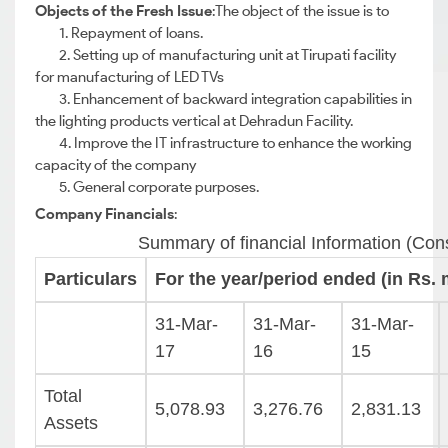
Objects of the Fresh Issue
:The object of the issue is to
1. Repayment of loans.
2. Setting up of manufacturing unit at Tirupati facility
for manufacturing of LED TVs
3. Enhancement of backward integration capabilities in
the lighting products vertical at Dehradun Facility.
4. Improve the IT infrastructure to enhance the working
capacity of the company
5. General corporate purposes.
Company Financials
:
Summary of financial Information (Con
Particulars
For the year/period ended (in Rs. m
31-Mar-
31-Mar-
31-Mar-
17
16
15
Total
5,078.93
3,276.76
2,831.13
Assets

§ §

» Instructions for the task:
Rewrite everything from the start of the listing down to and including the line containing "Particulars" as a numbered list, skipping any blank lines and leaving out the pictures.

» Answer box:
1. Objects of the Fresh Issue
2. :The object of the issue is to
3. 1. Repayment of loans.
4. 2. Setting up of manufacturing unit at Tirupati facility
5. for manufacturing of LED TVs
6. 3. Enhancement of backward integration capabilities in
7. the lighting products vertical at Dehradun Facility.
8. 4. Improve the IT infrastructure to enhance the working
9. capacity of the company
10. 5. General corporate purposes.
11. Company Financials
12. :
13. Summary of financial Information (Con
14. Particulars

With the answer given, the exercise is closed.